Keeping in mind that Eldon didn’t begin with the goal of becoming a pinhooking power, all the success is either beginner’s luck or the result of a well-crafted plan—or both. Luke and Nelson will admit that, certainly, they’ve enjoyed plenty of luck, but neither pays full credit to the fates.
“Ken likes a challenge and likes to make money,” asserted Nelson. “For him it’s another business that couldn’t be any more challenging or any more risky. That’s part of the appeal.”
Before launching the farm, Nelson and Easter spent extended periods in Kentucky looking at horses and generally examining the industry.
“We went to Bill Graves [at Fasig-Tipton] for free advice, and he was extraordinarily helpful,” said Nelson. “The last three years they have given us a lot of good guidance and gone out of their way to help a young farm get underway—from setting reserves to [letting us know] who we’re up against. We’re at a different level now, and we need to know what we’re doing.”

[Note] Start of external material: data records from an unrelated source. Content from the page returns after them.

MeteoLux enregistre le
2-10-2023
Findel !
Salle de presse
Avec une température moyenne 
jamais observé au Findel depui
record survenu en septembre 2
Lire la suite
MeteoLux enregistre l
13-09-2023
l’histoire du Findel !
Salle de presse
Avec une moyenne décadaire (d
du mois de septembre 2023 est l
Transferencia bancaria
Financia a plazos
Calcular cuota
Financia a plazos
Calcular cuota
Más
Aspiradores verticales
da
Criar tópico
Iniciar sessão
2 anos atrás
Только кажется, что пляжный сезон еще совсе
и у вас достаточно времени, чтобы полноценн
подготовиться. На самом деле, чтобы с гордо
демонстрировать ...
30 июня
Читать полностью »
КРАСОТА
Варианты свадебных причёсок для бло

Kentucky farms opened their gates to Eldon representatives, who needed to make decisions on sires, on where to send sales horses, on how to build barns. No one at Eldon is a beginner, but everyone needed more information.
“Debbie and I just went around to as many farms as they would let us on, to see how they were laid out, how they did business, how they took care of their horses,” recalled Nelson. “Gainesway really made a point of befriending us and answering questions, took us seriously. It would have been easy to leave us alone.”

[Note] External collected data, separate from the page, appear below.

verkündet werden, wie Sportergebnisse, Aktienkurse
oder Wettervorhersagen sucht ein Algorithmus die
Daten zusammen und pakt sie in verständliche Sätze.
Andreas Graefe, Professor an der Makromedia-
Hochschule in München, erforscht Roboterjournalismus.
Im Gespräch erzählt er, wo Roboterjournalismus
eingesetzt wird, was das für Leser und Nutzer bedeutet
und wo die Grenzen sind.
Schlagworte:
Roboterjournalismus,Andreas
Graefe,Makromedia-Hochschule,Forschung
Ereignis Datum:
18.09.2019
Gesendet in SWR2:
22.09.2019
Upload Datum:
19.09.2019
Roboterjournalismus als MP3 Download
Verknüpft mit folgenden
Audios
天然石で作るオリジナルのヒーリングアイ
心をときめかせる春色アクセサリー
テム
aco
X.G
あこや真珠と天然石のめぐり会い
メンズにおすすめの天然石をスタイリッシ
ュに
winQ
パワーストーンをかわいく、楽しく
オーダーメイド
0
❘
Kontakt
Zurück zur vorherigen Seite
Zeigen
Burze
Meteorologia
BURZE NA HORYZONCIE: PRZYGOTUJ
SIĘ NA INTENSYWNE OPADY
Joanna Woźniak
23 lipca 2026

Not anymore. Before they show the Eldon team a horse, most representatives from Kentucky farms now want assurances that it won’t be resold. Big names such as Jess Jackson, who bought Chimichurri (from a partnership of Eldon and Taylor Made Sales Agency), and John Ferguson, who bought the Mr. Greeley colt at Saratoga, know the Eldon Farm name.
Chimichurri was purchased for $675,000 at the 2003 Keeneland November sale as a broodmare prospect, not as a pinhook, but she became too valuable not to sell—and that’s where Luke’s past business expertise comes into play.

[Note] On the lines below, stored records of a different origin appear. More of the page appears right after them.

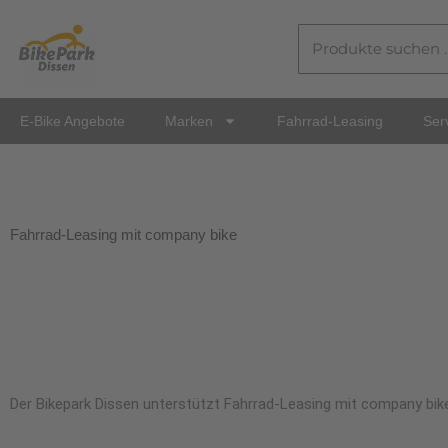
Zum
Suchen
Inhalt
nach:
springen
E-Bike Angebote
Marken
Fahrrad-Leasing
Ser
Fahrrad-Leasing mit company bike
Der Bikepark Dissen unterstützt Fahrrad-Leasing mit company bike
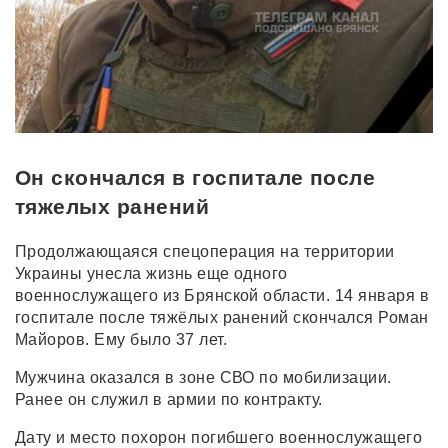
Он скончался в госпитале после
тяжелых ранений
Продолжающаяся спецоперация на территории
Украины унесла жизнь еще одного
военнослужащего из Брянской области. 14 января в
госпитале после тяжёлых ранений скончался Роман
Майоров. Ему было 37 лет.
Мужчина оказался в зоне СВО по мобилизации.
Ранее он служил в армии по контракту.
Дату и место похорон погибшего военнослужащего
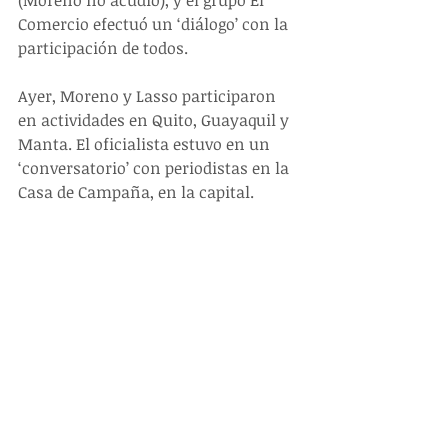
(Moreno no acudió), y el grupo El 
Comercio efectuó un ‘diálogo’ con la 
participación de todos.
Ayer, Moreno y Lasso participaron 
en actividades en Quito, Guayaquil y 
Manta. El oficialista estuvo en un 
‘conversatorio’ con periodistas en la 
Casa de Campaña, en la capital.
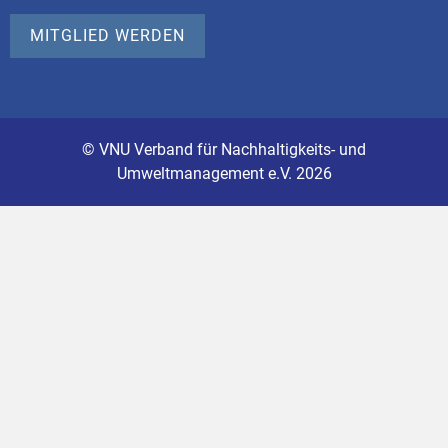
MITGLIED WERDEN
© VNU Verband für Nachhaltigkeits- und
Umweltmanagement e.V. 2026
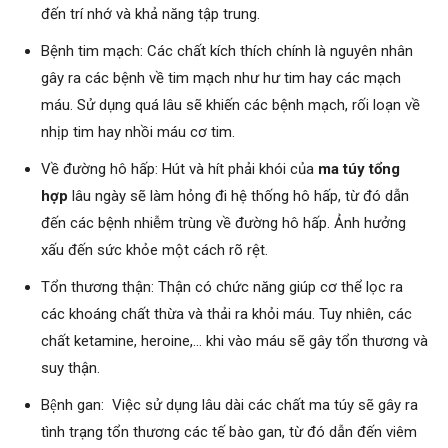
đến trí nhớ và khả năng tập trung.
Bệnh tim mạch: Các chất kích thích chính là nguyên nhân
gây ra các bệnh về tim mạch như hư tim hay các mạch
máu. Sử dụng quá lâu sẽ khiến các bệnh mạch, rối loạn về
nhịp tim hay nhồi máu cơ tim.
Về đường hô hấp: Hút và hít phải khói của
ma túy tổng
hợp
lâu ngày sẽ làm hỏng đi hệ thống hô hấp, từ đó dẫn
đến các bệnh nhiễm trùng về đường hô hấp. Ảnh hưởng
xấu đến sức khỏe một cách rõ rệt.
Tổn thương thận: Thận có chức năng giúp cơ thể lọc ra
các khoáng chất thừa và thải ra khỏi máu. Tuy nhiên, các
chất ketamine, heroine,… khi vào máu sẽ gây tổn thương và
suy thận.
Bệnh gan: Việc sử dụng lâu dài các chất ma túy sẽ gây ra
tình trạng tổn thương các tế bào gan, từ đó dẫn đến viêm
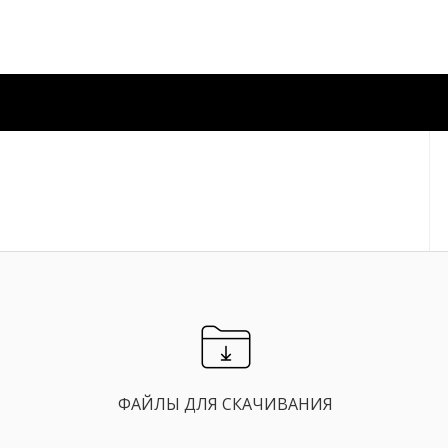
ФАЙЛЫ ДЛЯ СКАЧИВАНИЯ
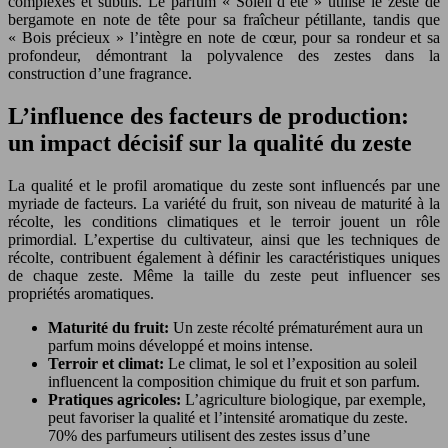
complexes et subtils. Le parfum « Soleil d’été » utilise le zeste de
bergamote en note de tête pour sa fraîcheur pétillante, tandis que
« Bois précieux » l’intègre en note de cœur, pour sa rondeur et sa
profondeur, démontrant la polyvalence des zestes dans la
construction d’une fragrance.
L’influence des facteurs de production:
un impact décisif sur la qualité du zeste
La qualité et le profil aromatique du zeste sont influencés par une
myriade de facteurs. La variété du fruit, son niveau de maturité à la
récolte, les conditions climatiques et le terroir jouent un rôle
primordial. L’expertise du cultivateur, ainsi que les techniques de
récolte, contribuent également à définir les caractéristiques uniques
de chaque zeste. Même la taille du zeste peut influencer ses
propriétés aromatiques.
Maturité du fruit:
Un zeste récolté prématurément aura un
parfum moins développé et moins intense.
Terroir et climat:
Le climat, le sol et l’exposition au soleil
influencent la composition chimique du fruit et son parfum.
Pratiques agricoles:
L’agriculture biologique, par exemple,
peut favoriser la qualité et l’intensité aromatique du zeste.
70% des parfumeurs utilisent des zestes issus d’une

“I don’t know that many people in [this] business, so we just go out there and do our thing,” said Luke. “We change the way we do things, too—evolve into a different strategy like any business; it can’t be stagnant.”
Nelson pointed to the power of the sales market as a key ingredient in Eldon’s success. “We’ve gotten away from buying broodmares, because the prices are so inflated,” he stated. “It makes business sense to sell into this market—why wouldn’t we be selling? We bought mares to keep, but we can’t help but sell.”
The future.
Eldon Farm barely existed as a Thoroughbred entity three years ago, so talk of the future may sound premature—it’s all the future. Yet success breeds discussion, and Eldon has admittedly taken a conservative route thus far.
The next three years will include more pinhooking—the 2006 yearlings (four homebreds and two purchases) should sell well, and they will be joined by eight 2-year-olds.
“We’d step it up 10-fold if we could find the horses,” noted Nelson. “Stepping up to buy quality works. We’d much prefer to buy small numbers of good horses, try to get the best.”
Luke sings the same tune, albeit with a more corporate mentality. “There are 35,000 Thoroughbreds foaled a year, and only a very small percentage get to the races and are successful enough to become stakes winners,” he pointed out.
“It’s hugely skewed toward trying to find the quality horse. Everyone told me that. But when I looked at the numbers, I saw how true it was. The premise is to only play at the highest level we can afford. Let’s not get below a certain standard, because you have more risk of not being successful.”
Value fuels the engine, and it would have been easy for Luke to double or triple his initial investment in search of a home run. Instead, he’s wisely built the foundation of a powerhouse in the game for the long haul.
“The safest thing to do is to be conservative on the front end of any business until you learn it,” he said. “We’re always looking for value—buy the value horse who might turn into a nice surprise. It’s hard to do, but it’s the way to do it. You can find the value horse. For someone wanting to get into this, that’s what I would tell them.”